The Irish Canal Workers

     The majority of laborers working on the Illinois Michigan Canal were Irish.  The relationship among the workers was not harmonious.  Specifically, there were persistent tensions between the Corkonians (the Catholics from Cork in southern Ireland) and the Far-downers (Catholics from the Irish Provinces of Leinster, Munster, and Connaught).  This was both a traditional rivalry and one related to the competition for jobs on the canal.
     In 1838, construction on the canal shifted from Ottawa to LaSalle.  This precipitated increased tensions
between the two groups.  In May of 1838, the Corkonians feeling that the best jobs on the canal were being given to the Far-downers engaged in a fight with their rivals in Marseilles.  They were successful in this skirmish.  Emboldened, they marched to the Split Rock region between Utica and the Little Vermillion River.  At this site, they joined with 200 men reinforcements led by a local labor boss–a Mr. Sweeney.  From this site, they moved to Peru destroying every shanty of Far-downers they encountered.

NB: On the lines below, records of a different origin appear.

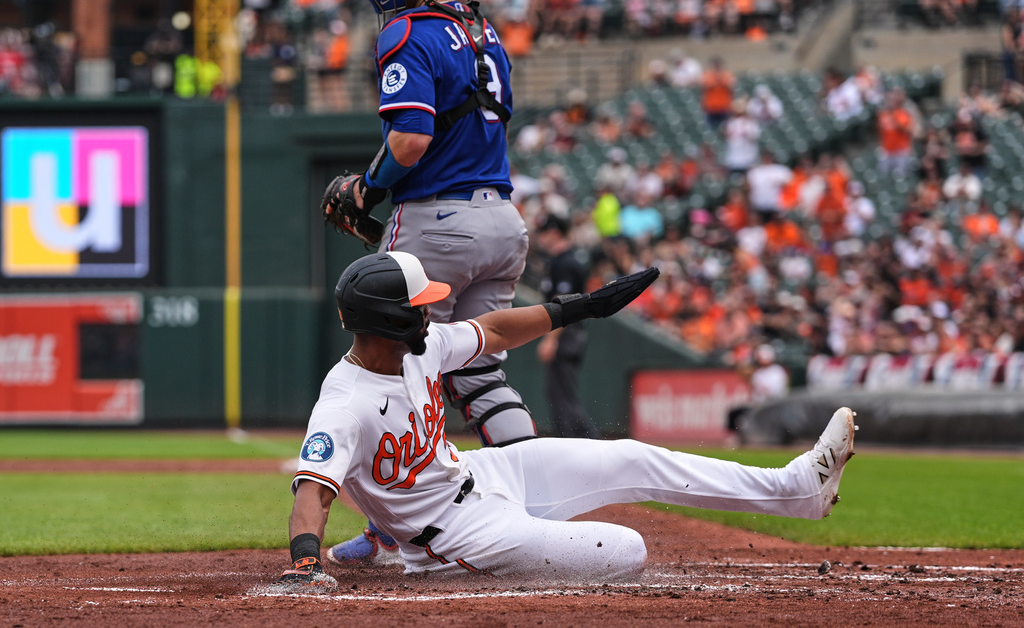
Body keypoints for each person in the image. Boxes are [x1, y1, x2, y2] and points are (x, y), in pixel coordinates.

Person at [270, 252, 856, 591]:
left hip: (488, 473)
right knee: (626, 550)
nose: (430, 311)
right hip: (452, 538)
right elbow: (312, 492)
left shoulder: (419, 347)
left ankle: (797, 489)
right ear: (390, 319)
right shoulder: (344, 402)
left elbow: (495, 330)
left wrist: (583, 307)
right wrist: (303, 563)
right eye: (418, 305)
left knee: (633, 455)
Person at [322, 0, 535, 565]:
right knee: (479, 372)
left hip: (437, 219)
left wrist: (367, 187)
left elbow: (411, 140)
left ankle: (390, 533)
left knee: (393, 369)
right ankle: (530, 510)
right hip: (501, 215)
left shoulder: (407, 30)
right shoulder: (482, 28)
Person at [534, 215, 601, 439]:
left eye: (544, 232)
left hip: (566, 333)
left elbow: (563, 306)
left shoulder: (566, 262)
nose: (541, 238)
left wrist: (550, 339)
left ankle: (594, 446)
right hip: (567, 333)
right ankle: (585, 448)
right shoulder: (560, 261)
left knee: (564, 399)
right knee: (559, 397)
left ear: (554, 233)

The sheriff of LaSalle County, a Mr. Alison Woodruff, was determined to get this riotous situation under control. He dispatched his deputy Zimri Lewis to recruit men for a posse. Major A. F. Hill and M.E. Hollister led an 80 men posse. They were joined by another group of men led by a canal contractor William Byrne.
The posse was able to locate the Corkonians in a region near Buffalo Rock. They drove them back to Ottawa. They then advanced on the rioters and ordered them to leave. The Corkonians refused and they were subsequently fired upon. They subsequently fled back to the Buffalo Rock region. They were pursued by the posse. Many of the Corkonians fled by swimming across the Illinois River. Approximately 15 men were killed during the uprising.